Книги

Теория невероятности

22
18
20
22
24
26
28
30

– Слышал про мой конфуз? – обратился «брат» в спортивном костюме к «брату» в костюме тройке.

– Да… Начальник охраны очень смешно рассказывал, и даже, можно сказать, заливался от произошедшей случайности, качаясь по дивану.

– Вот гнида такая! Всё при случае президенту расскажу, покудахчет ещё. Он же мог и настоящую персону оставить по глупости своей на растерзание толпы. Такое не прощают никогда, – «брат-спортсмен» состроил лицо, как у гимнаста перед прыжком через козла. – И этот, так называемый, начальник охраны, высадил меня по случайности и забыл подобрать, сволочь – продолжал негодовать «обиженный брат». Налетевшие бабы, женщин там почти не было, угостили по спине своими дурацкими торбами, наполненными бог знает чем. И почему у женщин, скажи пожалуйста, непременно должна быть сумка в руке и обязательно с чем-нибудь тяжелым. Это, что – дань моде, предмет гордости?

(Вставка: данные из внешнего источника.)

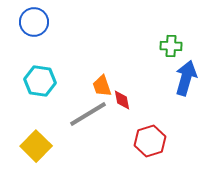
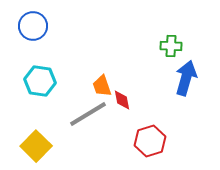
blue circle: moved 1 px left, 4 px down
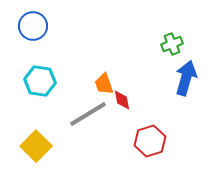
green cross: moved 1 px right, 2 px up; rotated 25 degrees counterclockwise
orange trapezoid: moved 2 px right, 2 px up
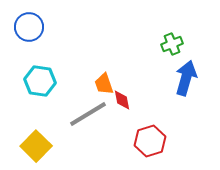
blue circle: moved 4 px left, 1 px down
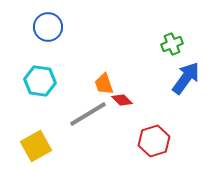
blue circle: moved 19 px right
blue arrow: rotated 20 degrees clockwise
red diamond: rotated 35 degrees counterclockwise
red hexagon: moved 4 px right
yellow square: rotated 16 degrees clockwise
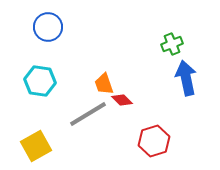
blue arrow: rotated 48 degrees counterclockwise
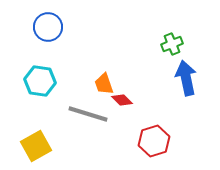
gray line: rotated 48 degrees clockwise
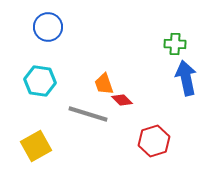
green cross: moved 3 px right; rotated 25 degrees clockwise
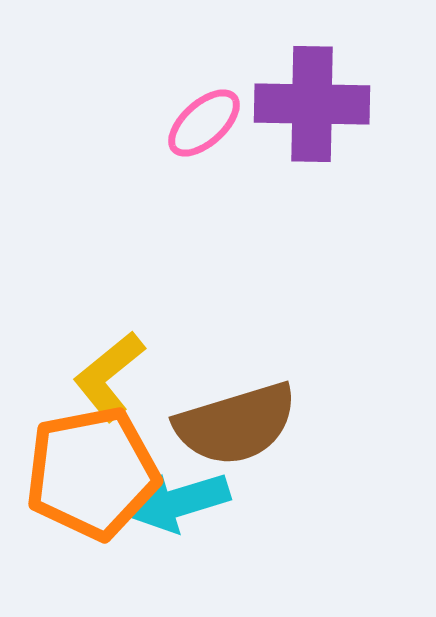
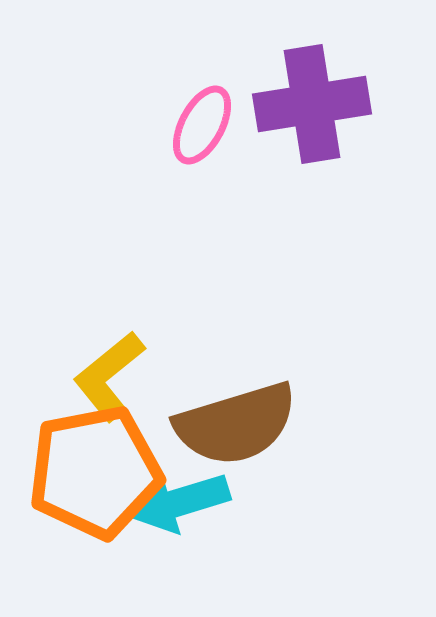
purple cross: rotated 10 degrees counterclockwise
pink ellipse: moved 2 px left, 2 px down; rotated 20 degrees counterclockwise
orange pentagon: moved 3 px right, 1 px up
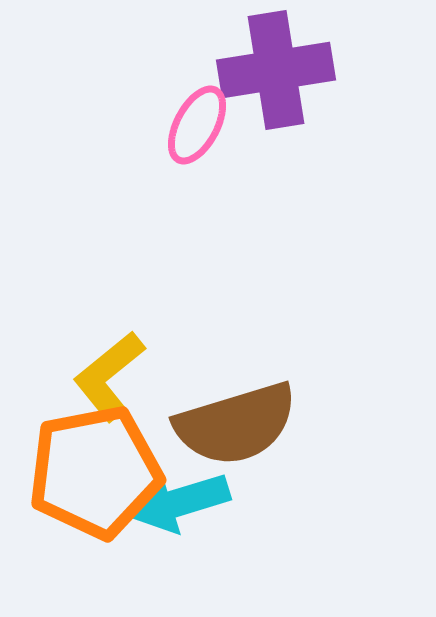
purple cross: moved 36 px left, 34 px up
pink ellipse: moved 5 px left
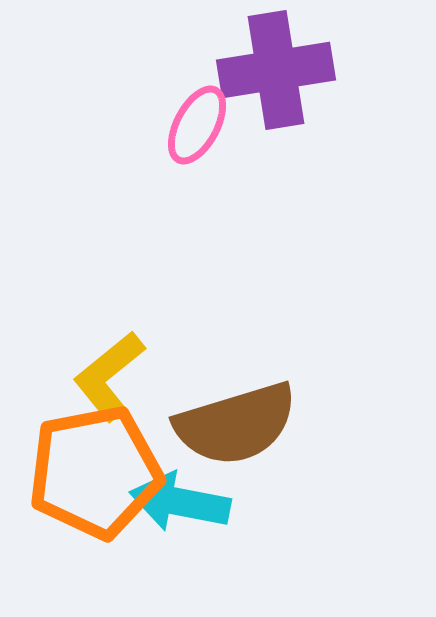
cyan arrow: rotated 28 degrees clockwise
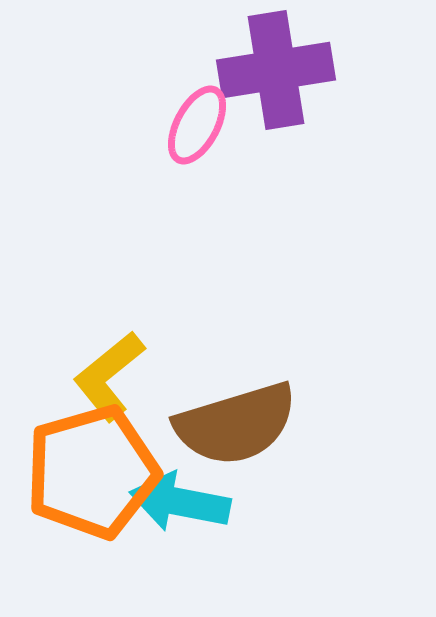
orange pentagon: moved 3 px left; rotated 5 degrees counterclockwise
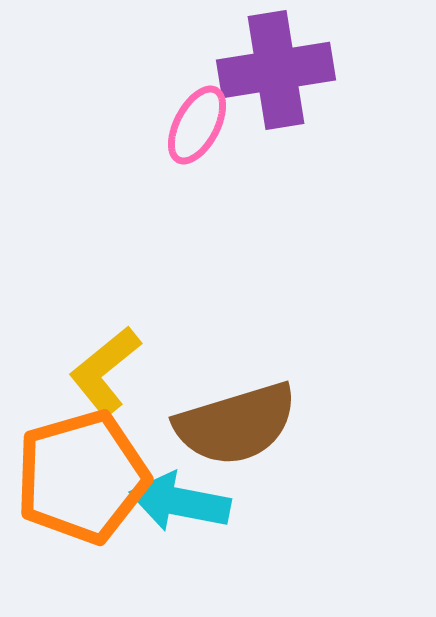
yellow L-shape: moved 4 px left, 5 px up
orange pentagon: moved 10 px left, 5 px down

– Это предмет необходимости… Необходимости хранить в нем полмира, а заодно использовать, как средство защиты в случае возникновения непредвиденных обстоятельств. И сильно тебя отмутузили?

– Не сильно. Но даже для двойника президентской особы очень унизительно и обидно. Дать бы каблуком под зад такой умнице, только сан, хоть и маскарадный, всё же не позволяет. Вот была бы умора, если нога сама не выдержала бы и съездила по внушительной заднице. Пусть бы потом говорили, что президент деспот, с культурой не дружит, женщину ногой пнул. А мне обидно, что не пнул… Таких дерзких хамок надо топтать и топтать, а после на четвереньки и снова…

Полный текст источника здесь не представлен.